Task data>
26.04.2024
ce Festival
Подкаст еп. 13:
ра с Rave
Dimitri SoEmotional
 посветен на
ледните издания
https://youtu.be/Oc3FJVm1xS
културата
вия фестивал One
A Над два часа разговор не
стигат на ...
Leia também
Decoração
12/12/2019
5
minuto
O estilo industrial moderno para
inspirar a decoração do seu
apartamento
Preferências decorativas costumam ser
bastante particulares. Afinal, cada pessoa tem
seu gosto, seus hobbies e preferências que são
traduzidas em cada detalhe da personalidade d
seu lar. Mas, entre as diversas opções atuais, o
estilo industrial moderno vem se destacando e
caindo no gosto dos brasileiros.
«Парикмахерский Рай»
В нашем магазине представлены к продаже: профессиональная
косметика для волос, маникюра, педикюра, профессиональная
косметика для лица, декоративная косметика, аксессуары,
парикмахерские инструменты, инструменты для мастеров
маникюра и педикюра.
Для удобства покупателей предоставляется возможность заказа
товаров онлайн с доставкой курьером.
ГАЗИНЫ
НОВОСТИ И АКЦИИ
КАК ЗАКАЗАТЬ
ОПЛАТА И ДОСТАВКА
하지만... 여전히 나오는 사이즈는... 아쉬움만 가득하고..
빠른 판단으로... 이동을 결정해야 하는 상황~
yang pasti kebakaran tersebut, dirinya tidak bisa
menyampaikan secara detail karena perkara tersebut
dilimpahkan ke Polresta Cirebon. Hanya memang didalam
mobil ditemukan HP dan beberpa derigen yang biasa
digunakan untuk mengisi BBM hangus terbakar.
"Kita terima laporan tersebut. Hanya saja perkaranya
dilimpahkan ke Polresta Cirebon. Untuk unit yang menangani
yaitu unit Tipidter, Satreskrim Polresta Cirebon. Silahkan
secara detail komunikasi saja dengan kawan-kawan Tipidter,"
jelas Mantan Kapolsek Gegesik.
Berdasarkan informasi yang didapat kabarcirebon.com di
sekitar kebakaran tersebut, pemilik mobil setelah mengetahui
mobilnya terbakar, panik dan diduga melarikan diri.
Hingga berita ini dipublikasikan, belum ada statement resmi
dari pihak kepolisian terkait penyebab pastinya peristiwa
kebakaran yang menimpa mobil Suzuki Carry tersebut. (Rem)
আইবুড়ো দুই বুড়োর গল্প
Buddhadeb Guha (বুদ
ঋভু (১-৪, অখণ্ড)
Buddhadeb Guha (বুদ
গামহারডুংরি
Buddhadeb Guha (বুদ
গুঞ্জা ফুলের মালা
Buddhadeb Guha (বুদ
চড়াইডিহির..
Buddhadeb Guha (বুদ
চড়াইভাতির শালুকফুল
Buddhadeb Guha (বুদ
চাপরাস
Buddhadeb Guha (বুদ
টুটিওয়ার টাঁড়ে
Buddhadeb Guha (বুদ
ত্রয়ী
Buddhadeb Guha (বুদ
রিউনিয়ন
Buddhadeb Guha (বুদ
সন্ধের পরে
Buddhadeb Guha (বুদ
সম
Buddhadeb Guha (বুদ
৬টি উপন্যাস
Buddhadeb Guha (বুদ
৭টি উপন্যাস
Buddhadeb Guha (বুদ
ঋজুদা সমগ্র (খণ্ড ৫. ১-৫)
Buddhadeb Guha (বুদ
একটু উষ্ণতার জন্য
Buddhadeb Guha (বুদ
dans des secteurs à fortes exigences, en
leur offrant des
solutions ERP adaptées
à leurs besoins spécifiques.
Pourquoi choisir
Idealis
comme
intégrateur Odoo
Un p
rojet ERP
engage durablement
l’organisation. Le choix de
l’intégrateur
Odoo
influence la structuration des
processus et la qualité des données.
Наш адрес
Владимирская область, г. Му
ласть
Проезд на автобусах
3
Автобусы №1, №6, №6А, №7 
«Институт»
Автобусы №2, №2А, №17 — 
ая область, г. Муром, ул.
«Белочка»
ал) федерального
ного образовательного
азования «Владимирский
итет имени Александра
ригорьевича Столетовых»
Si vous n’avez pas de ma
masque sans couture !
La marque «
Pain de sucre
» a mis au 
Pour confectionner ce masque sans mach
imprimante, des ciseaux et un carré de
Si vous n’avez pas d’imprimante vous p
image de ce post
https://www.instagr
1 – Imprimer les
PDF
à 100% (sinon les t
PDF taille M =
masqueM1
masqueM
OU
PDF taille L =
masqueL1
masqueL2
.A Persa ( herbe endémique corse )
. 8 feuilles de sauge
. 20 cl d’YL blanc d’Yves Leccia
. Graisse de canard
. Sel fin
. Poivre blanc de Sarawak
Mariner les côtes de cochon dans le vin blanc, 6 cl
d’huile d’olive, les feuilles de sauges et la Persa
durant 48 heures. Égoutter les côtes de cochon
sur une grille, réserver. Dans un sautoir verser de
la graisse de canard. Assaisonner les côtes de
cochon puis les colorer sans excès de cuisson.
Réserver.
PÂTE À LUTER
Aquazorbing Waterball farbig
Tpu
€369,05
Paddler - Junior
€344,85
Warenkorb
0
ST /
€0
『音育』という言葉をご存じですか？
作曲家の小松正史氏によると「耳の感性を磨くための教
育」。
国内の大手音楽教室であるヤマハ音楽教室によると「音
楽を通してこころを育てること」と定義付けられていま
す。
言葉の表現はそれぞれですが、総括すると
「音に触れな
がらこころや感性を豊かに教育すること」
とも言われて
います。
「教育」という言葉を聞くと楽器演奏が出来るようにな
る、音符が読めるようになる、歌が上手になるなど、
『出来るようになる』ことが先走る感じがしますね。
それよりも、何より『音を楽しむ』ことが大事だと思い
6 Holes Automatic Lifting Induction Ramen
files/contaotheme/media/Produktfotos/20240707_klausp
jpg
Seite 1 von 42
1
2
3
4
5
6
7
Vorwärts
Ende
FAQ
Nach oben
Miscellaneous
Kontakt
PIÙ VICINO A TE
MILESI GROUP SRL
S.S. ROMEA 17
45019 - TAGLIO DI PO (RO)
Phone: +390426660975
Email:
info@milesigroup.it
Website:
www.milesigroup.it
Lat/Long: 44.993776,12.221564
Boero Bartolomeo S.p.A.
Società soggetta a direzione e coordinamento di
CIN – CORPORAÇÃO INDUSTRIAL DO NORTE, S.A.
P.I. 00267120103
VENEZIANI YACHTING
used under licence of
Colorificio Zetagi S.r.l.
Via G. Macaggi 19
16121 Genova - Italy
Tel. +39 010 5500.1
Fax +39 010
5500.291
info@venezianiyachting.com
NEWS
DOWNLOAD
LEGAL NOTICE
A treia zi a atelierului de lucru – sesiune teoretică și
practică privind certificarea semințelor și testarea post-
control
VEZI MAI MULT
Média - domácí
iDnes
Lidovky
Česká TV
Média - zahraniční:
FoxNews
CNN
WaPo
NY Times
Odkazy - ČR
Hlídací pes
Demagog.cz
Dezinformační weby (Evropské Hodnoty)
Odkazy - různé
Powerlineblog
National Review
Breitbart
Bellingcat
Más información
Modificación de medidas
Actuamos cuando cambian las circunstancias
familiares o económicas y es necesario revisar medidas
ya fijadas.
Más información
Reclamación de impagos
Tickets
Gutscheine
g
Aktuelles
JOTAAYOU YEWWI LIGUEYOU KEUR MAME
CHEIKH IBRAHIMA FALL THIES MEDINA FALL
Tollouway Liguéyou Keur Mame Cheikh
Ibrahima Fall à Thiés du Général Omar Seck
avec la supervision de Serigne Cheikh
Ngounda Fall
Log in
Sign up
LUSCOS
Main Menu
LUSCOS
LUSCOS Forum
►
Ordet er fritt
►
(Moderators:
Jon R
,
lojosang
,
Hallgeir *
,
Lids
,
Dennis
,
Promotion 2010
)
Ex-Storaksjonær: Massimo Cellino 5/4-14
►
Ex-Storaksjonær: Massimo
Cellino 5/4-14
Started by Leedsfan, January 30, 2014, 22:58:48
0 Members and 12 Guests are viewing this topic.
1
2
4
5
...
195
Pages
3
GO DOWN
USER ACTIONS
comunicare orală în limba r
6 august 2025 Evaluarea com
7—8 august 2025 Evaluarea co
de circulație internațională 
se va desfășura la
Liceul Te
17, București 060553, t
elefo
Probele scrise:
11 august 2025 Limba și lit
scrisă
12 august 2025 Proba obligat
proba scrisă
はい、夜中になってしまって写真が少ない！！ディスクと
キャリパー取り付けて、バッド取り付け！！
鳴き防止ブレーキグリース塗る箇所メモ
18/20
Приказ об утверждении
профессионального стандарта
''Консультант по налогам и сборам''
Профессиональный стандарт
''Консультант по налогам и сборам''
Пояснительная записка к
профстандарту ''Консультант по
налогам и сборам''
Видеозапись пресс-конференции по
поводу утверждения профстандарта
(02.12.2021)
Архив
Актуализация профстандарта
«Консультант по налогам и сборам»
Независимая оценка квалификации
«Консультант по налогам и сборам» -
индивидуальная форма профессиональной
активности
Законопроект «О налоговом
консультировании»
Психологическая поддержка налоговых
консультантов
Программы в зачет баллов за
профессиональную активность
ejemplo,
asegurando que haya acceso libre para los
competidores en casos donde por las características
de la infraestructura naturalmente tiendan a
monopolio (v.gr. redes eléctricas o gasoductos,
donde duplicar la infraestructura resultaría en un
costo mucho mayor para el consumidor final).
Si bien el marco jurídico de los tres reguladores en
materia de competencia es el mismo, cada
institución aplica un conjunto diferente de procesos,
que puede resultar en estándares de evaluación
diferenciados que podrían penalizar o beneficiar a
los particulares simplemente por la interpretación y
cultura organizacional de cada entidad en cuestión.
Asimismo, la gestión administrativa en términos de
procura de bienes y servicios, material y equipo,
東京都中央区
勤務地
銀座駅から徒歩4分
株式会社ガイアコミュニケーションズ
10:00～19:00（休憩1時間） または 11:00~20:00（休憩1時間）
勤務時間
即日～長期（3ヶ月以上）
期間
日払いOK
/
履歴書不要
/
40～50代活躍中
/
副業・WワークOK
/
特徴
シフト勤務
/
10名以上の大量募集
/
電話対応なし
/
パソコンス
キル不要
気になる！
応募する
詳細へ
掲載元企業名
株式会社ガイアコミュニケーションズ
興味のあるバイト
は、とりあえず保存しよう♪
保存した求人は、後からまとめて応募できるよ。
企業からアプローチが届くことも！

Work item>
Since only part of the listing is wanted, copy exactly the lines from the one holding "apartamento" to the one holding "косметика для лица, декоративная", both included.

Solved exercise>
apartamento
Preferências decorativas costumam ser
bastante particulares. Afinal, cada pessoa tem
seu gosto, seus hobbies e preferências que são
traduzidas em cada detalhe da personalidade d
seu lar. Mas, entre as diversas opções atuais, o
estilo industrial moderno vem se destacando e
caindo no gosto dos brasileiros.
«Парикмахерский Рай»
В нашем магазине представлены к продаже: профессиональная
косметика для волос, маникюра, педикюра, профессиональная
косметика для лица, декоративная косметика, аксессуары,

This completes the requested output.